ModeHow it worksPrivacyCost
LocalDevRecall calls localhost:11434 (Ollama)Maximum — nothing leaves deviceZero
BYOKDevRecall calls OpenAI / Anthropic / OpenAI-compatible directlyData → provider, never via DevRecallYou pay provider

A proxy would mean:

  • Your Slack messages and commit diffs pass through DevRecall infrastructure
  • We’d be on the hook for SOC2 / DPA / DLP for every enterprise eval
  • Inference cost scales linearly with users
  • One outage and nobody gets standups

End-to-end (local or BYOK) is the only model consistent with “on-device by design.”

The default model is gemma4. Install Ollama, pull the model, and DevRecall picks it up automatically:

Terminal window
ollama pull gemma4

If you want a different model, set it in ~/.devrecall/config.json:

{ "llm": { "provider": "ollama", "model": "gemma4" } }

Any chat-capable model that Ollama can serve will work. Larger models give richer brag docs and chat answers; smaller models are faster for daily standups. Pick what fits your machine.

DevRecall does not bundle or auto-install Ollama. It’s a separate project with its own update cycle.

{ "llm": { "provider": "anthropic", "model": "claude-sonnet-4-6" } }
Terminal window
# Prompts for key, stores it in the OS keychain
devrecall auth anthropic

Supported providers and their defaults when model is omitted:

ProviderDefault modelOther examples
OpenAIgpt-5.4-miniany chat-completions model
Anthropicclaude-sonnet-4-6any Claude messages-API model
OpenAI-compatible(no default — set it)Groq, Together, self-hosted vLLM (custom base URL)

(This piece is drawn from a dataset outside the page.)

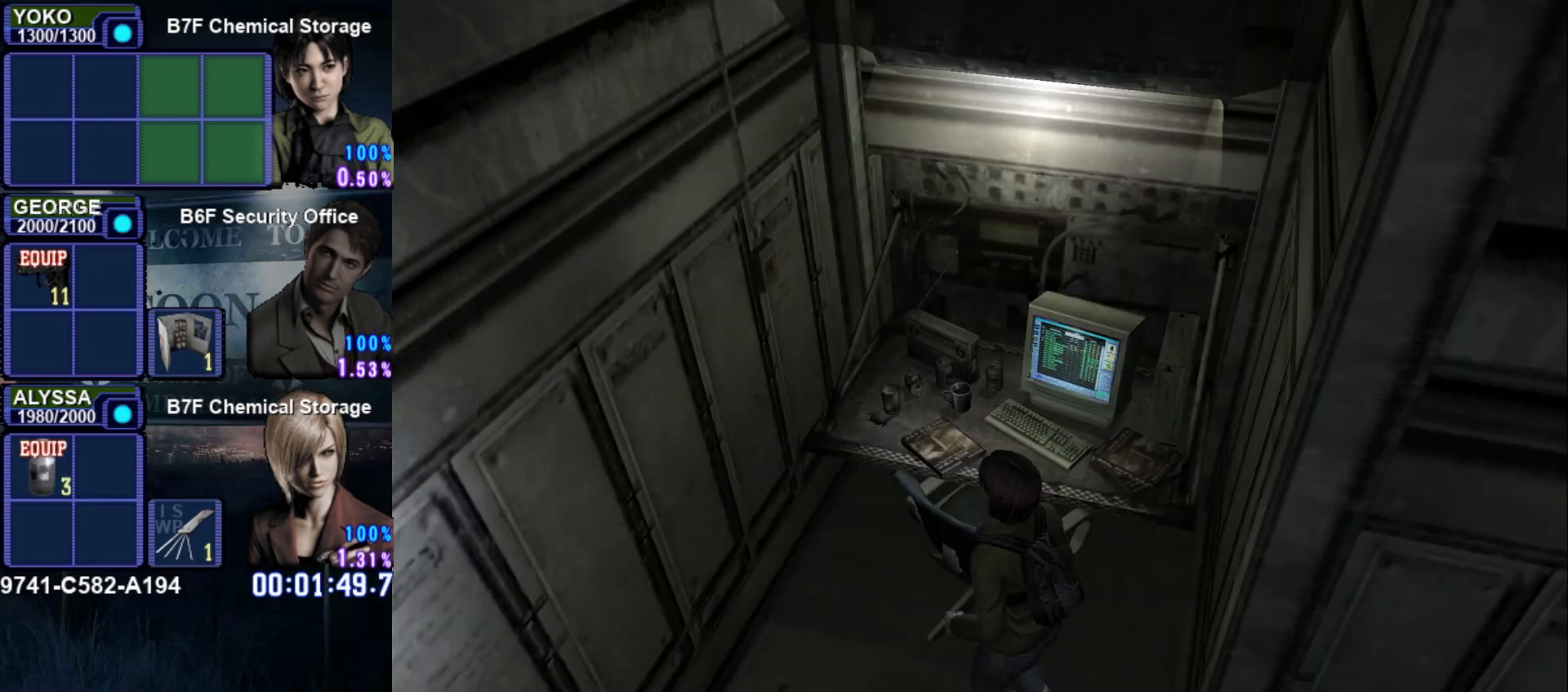
{"buttons": ["SQUARE"], "left_stick": "down-left", "button_events": []}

API keys live in the OS keychain. They’re never in config.json or shell history.

You don’t have to pick one. Route different tasks to different providers:

{
"llm": {
"provider": "ollama",
"model": "gemma4",
"models": {
"standup": "gemma4",
"chat": "gemma4",
"brag": "claude-sonnet-4-6"
}
}
}

Daily standups stay free on local Ollama; the quarterly brag doc flips to Claude for output quality.

When the primary provider is down or rate-limited, DevRecall falls through:

Primary BYOK (e.g., Anthropic)
↓ failure
Secondary BYOK (e.g., OpenAI)
↓ failure or not configured
Local Ollama (if running)
↓ not running
Template-based output (no LLM, structured but not synthesized)

Configured in config.json:

{
"llm": {
"provider": "anthropic",
"fallback": [
{ "provider": "openai", "model": "gpt-5.4-mini" },
{ "provider": "ollama", "model": "gemma4" }
]
}
}

The implicit final step (template) means DevRecall always works — even if every LLM you configured is unreachable.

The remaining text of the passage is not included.